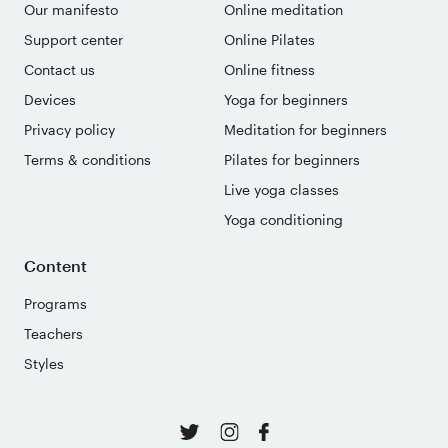
Our manifesto
Online meditation
Support center
Online Pilates
Contact us
Online fitness
Devices
Yoga for beginners
Privacy policy
Meditation for beginners
Terms & conditions
Pilates for beginners
Live yoga classes
Yoga conditioning
Content
Programs
Teachers
Styles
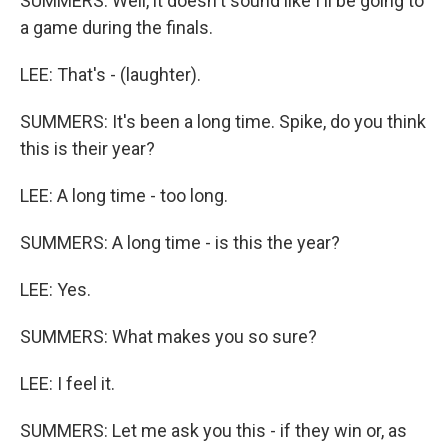
SUMMERS: Well, it doesn't sound like I'll be going to
a game during the finals.
LEE: That's - (laughter).
SUMMERS: It's been a long time. Spike, do you think
this is their year?
LEE: A long time - too long.
SUMMERS: A long time - is this the year?
LEE: Yes.
SUMMERS: What makes you so sure?
LEE: I feel it.
SUMMERS: Let me ask you this - if they win or, as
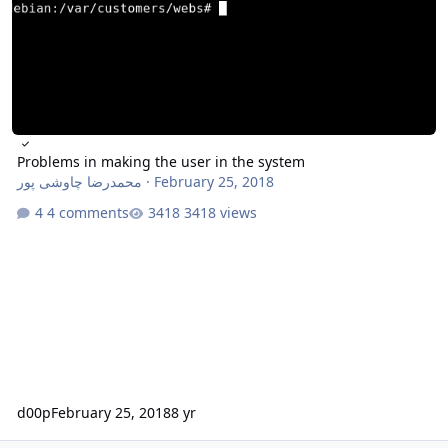
Problems in making the user in the system
محمدرضا چاوشی پور
·
February 25, 2018
4 comments
3418 views
d00p
February 25, 2018
8 yr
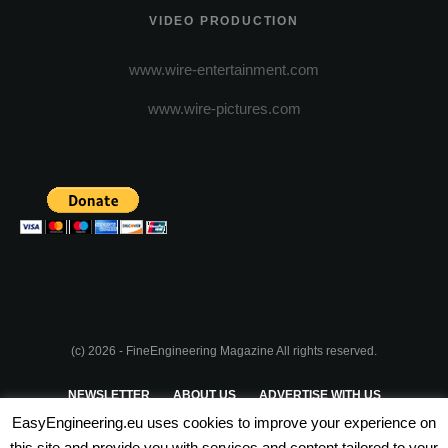
VIDEO PRODUCTION
www.wire-entertainment.com
www.wire-pictures.com
(c) 2026 - FineEngineering Magazine All rights reserved.
NEWSLETTER
ABOUT US
ADVERTISE WITH US
EasyEngineering.eu uses cookies to improve your experience on
PRIVACY POLICY
ABOUT COOKIES
TERMS & CONDITIONS
this site and provide you with services and content tailored to your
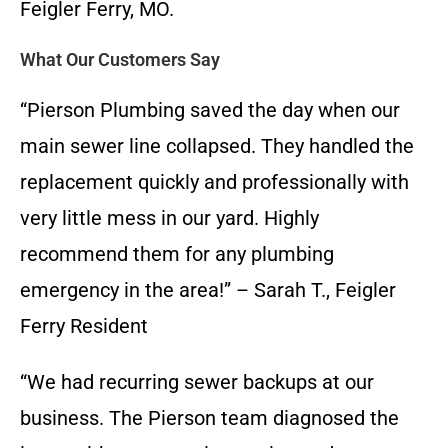
Feigler Ferry, MO.
What Our Customers Say
“Pierson Plumbing saved the day when our
main sewer line collapsed. They handled the
replacement quickly and professionally with
very little mess in our yard. Highly
recommend them for any plumbing
emergency in the area!” – Sarah T., Feigler
Ferry Resident
“We had recurring sewer backups at our
business. The Pierson team diagnosed the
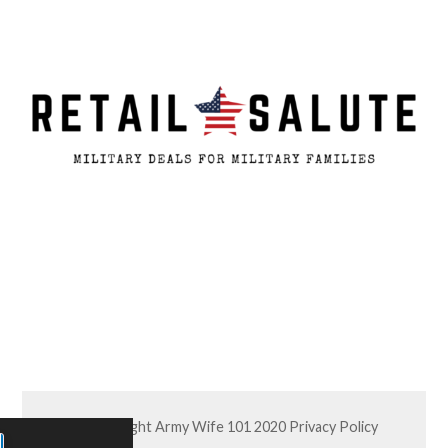
© Copyright Army Wife 101 2020
Privacy Policy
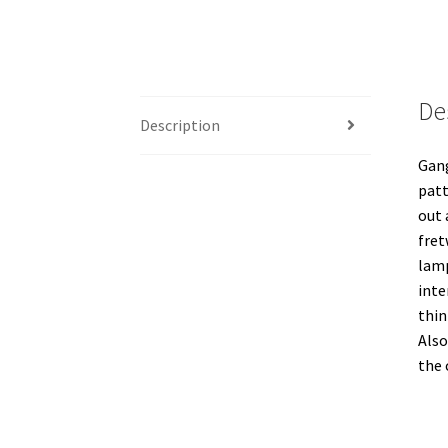
De
Description
Gang
patt
out 
fret
lamp
inte
thin
Also
the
---+---
**Work required**
Show the lines of the data that hold the word "SUMMERS".

**Answer to the problem**
SUMMERS: Well, it doesn't sound like I'll be going to
SUMMERS: It's been a long time. Spike, do you think
SUMMERS: A long time - is this the year?
SUMMERS: What makes you so sure?
SUMMERS: Let me ask you this - if they win or, as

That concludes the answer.